A Igreja rejeita as manipulações da corporeidade que alteram o seu significado humano, e guia o homem ao amor de Deus pela verdade. A lei natural assim entendida não deixa espaço para a oposição natureza x liberdade.
Este suposto conflito entre natureza e liberdade repercute sobre alguns aspectos específicos da lei natural, sobretudo a universalidade e a imutabilidade. Somente na verdade que se imprime no coração do homem pela luz da razão é que se pode reconhecer a lei natural. E aí mesmo, na verdade, está a universalidade. Inscrita na natureza racional da pessoa, impõe-se a todo ser dotado de razão e presente na história. Para aperfeiçoar-se em sua ordem específica, a pessoa deve fazer o bem e evitar o mal, vigiando pela conservação da vida, pelo desenvolvimento das riquezas do mundo sensível, pela promoção da vida social, na busca do bom, do belo e do verdadeiro.
A cisão entre liberdade e natureza humana obscurece a percepção da universalidade da lei moral por parte da razão. Mas a lei natural é universal na expressão da dignidade e põe a base dos direitos e deveres fundamentais, abraçando a individualidade de cada ser humano. Cada ato humano deve atestar a universalidade do verdadeiro bem. O bem comum é edificado pela submissão à lei universal, e destruído pela sua ignorância ou menosprezo.
Os homens de todas as épocas e lugares foram criados para a mesma vocação e destino divinos. Assim, é justo e sempre bom servir a Deus, prestar-lhe culto, honrar os próprios pais. Os preceitos positivos obrigam universalmente e são imutáveis.
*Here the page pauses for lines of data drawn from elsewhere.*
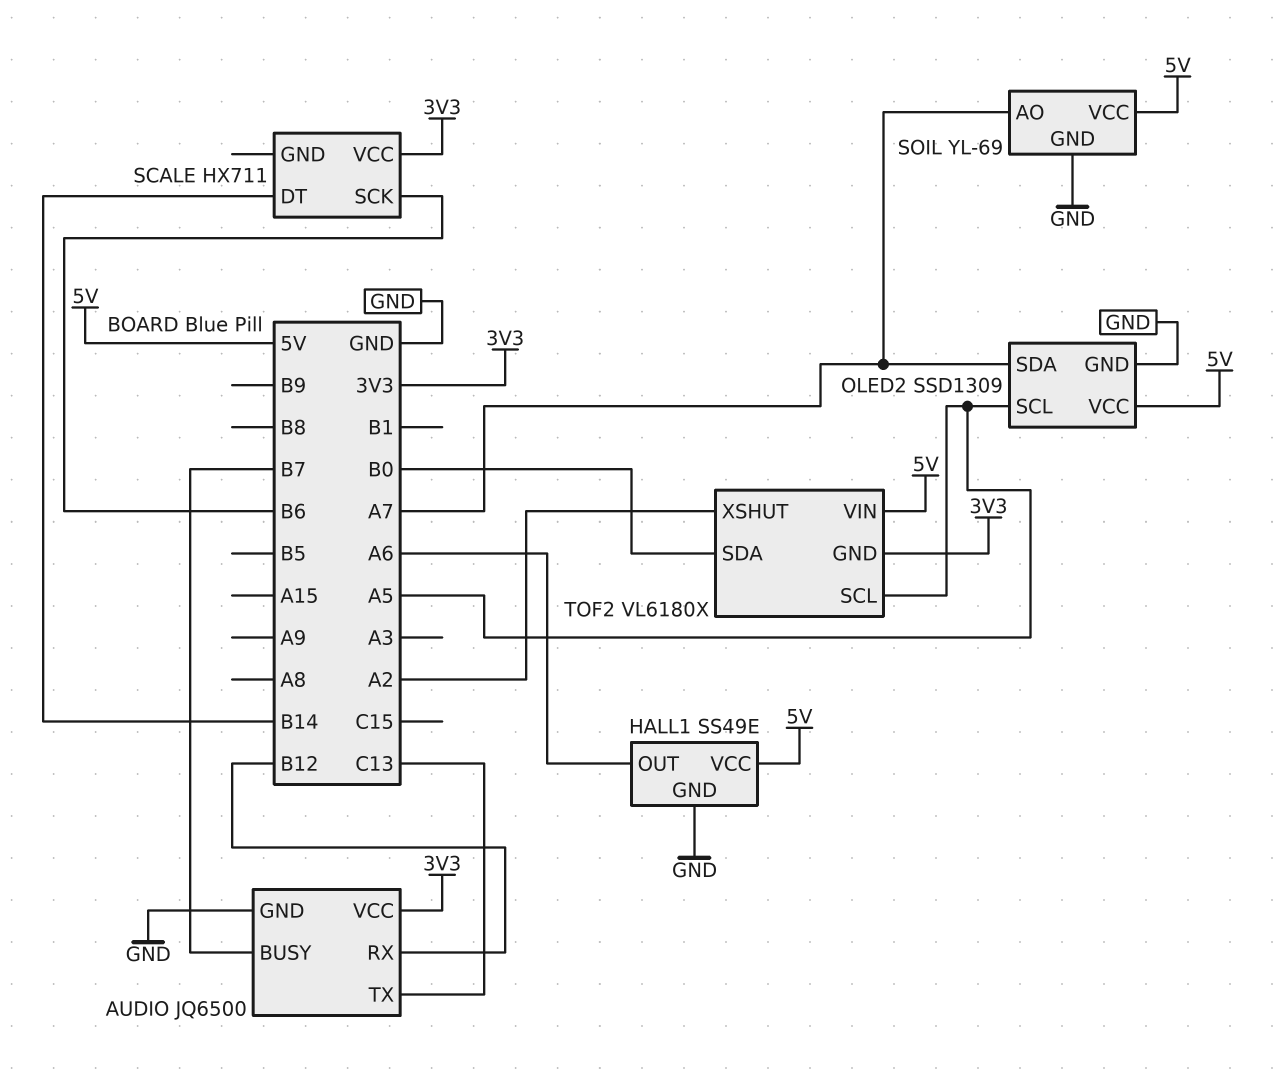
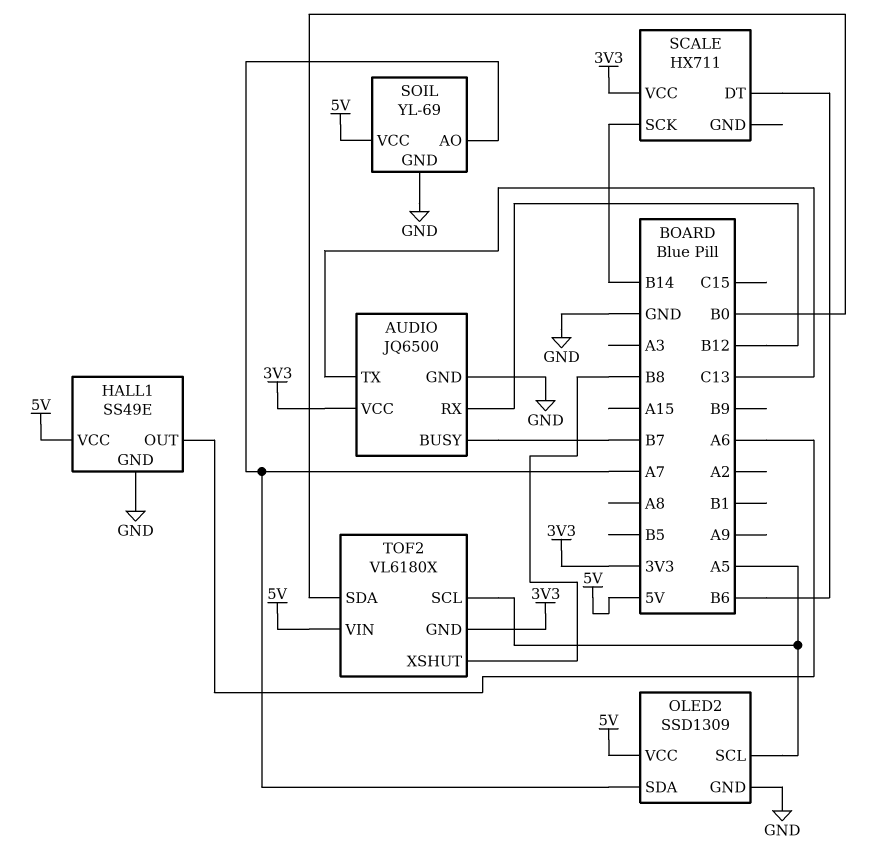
SCALE pin DT: B14 -> B6
SCALE pin SCK: B6 -> B14
TOF2 pin XSHUT: A2 -> B8

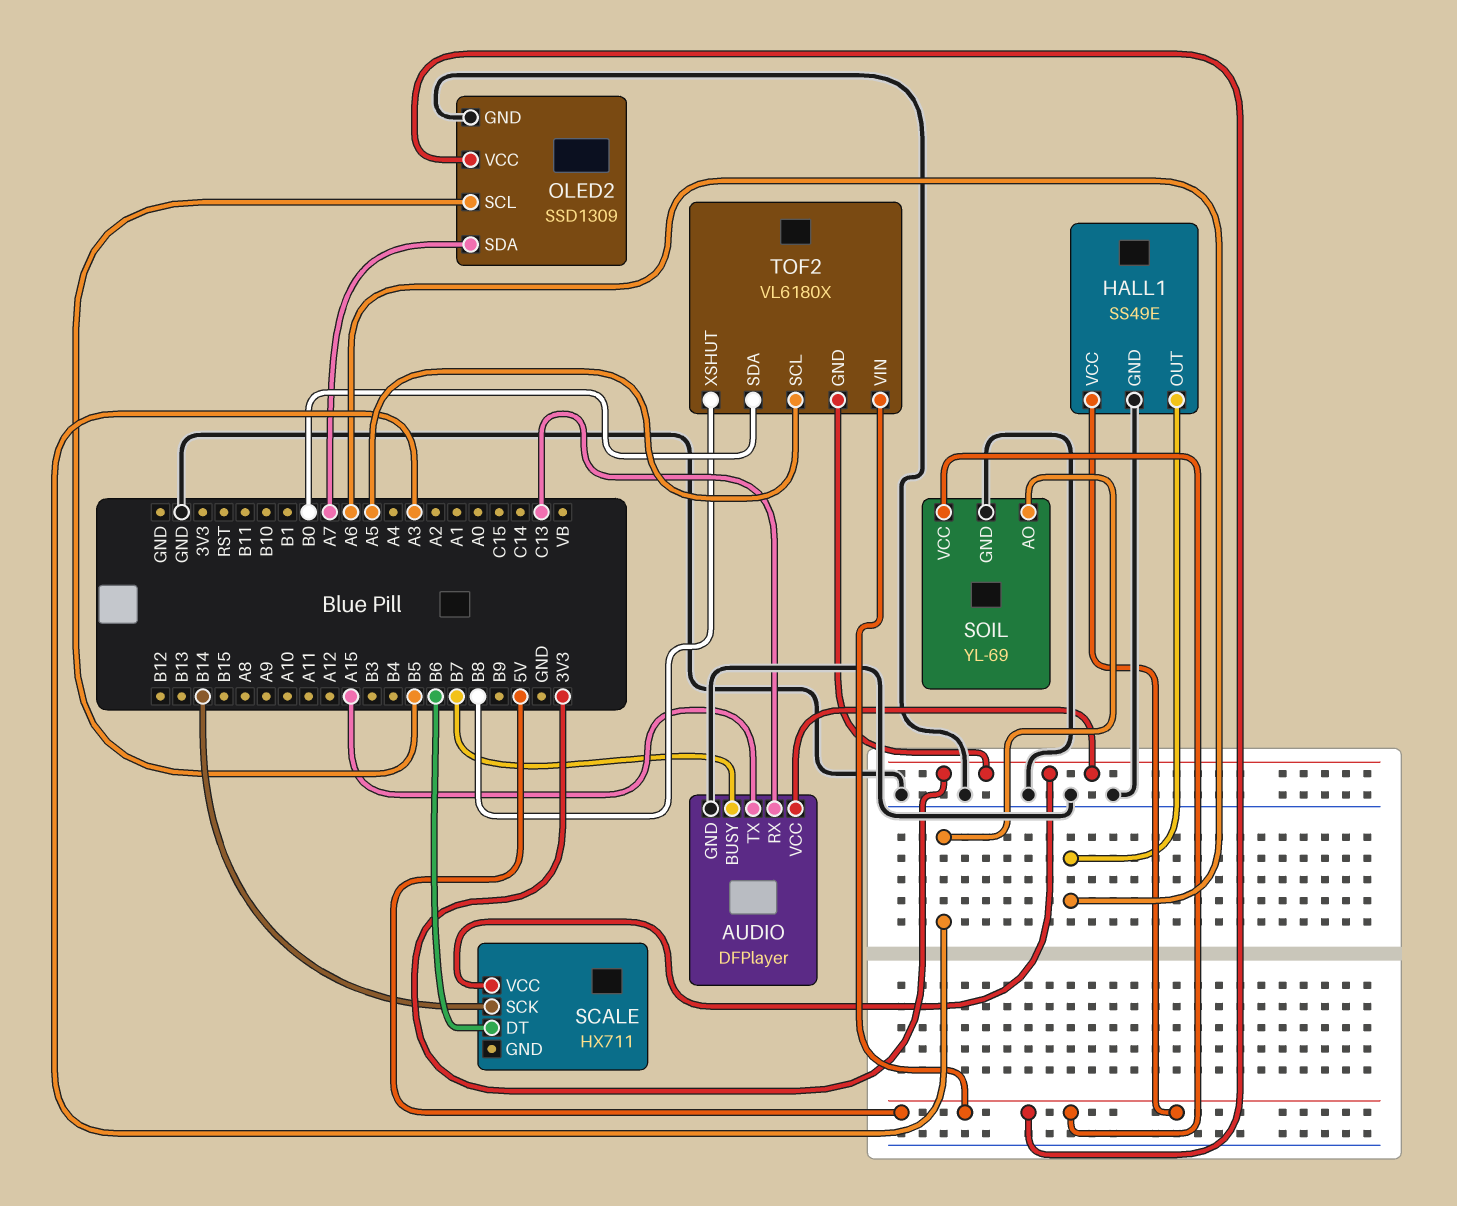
AUDIO: JQ6500 -> DFPlayer
AUDIO pin RX: B12 -> C13
AUDIO pin TX: C13 -> A15
OLED2 pin SCL: A5 -> B5
SOIL pin AO: A7 -> A3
Os preceitos negativos também são universalmente válidos, vedam algumas ações semper et pro semper, sem exceções. A escolha de tais comportamentos nunca é compatível com a bondade da vontade da pessoa que age, sua vocação à vida divina e à comunhão com o próximo. É proibido a todos e para sempre ofender tais preceitos.
Isso não significa que os preceitos negativos sejam mais importantes que os positivos. Os positivos não têm limite superior, mas têm limite inferior. De qualquer modo, implementá-los crescentemente depende de uma série de circunstâncias imprevisíveis. Mas os mandamentos negativos não podem, em nenhuma circunstância, ser resposta adequada. Por isso, se em determinada situação o homem pode ser impedido de fazer uma ação boa, jamais pode consentir, mesmo sob pena de morte, com o mal.
O homem moderno questiona se é possível considerar como válidas universalmente certas normas estabelecidas no passado, quando se ignorava o progresso da humanidade. O certo é que, se o homem existe na cultura, ele não se esgota nela. O progresso das culturas demonstra que algo no homem transcende a cultura. Trata-se da natureza humana, medida e libertação do homem na cultura. Somente os elementos estruturais, inclusive corpóreos, permanentes do homem tornariam compreensível a referência de Jesus a “princípios” (como no caso da vedação ao divórcio) ali onde a cultura local tinha deformado o sentido original de algumas normas morais. Sob transformações, há permanência no Cristo. Necessário, no entanto, encontrar a formulação mais adequada do seu núcleo, do seu conteúdo perene, de modo a tornar tais verdades evidentes em todos os tempos e contextos.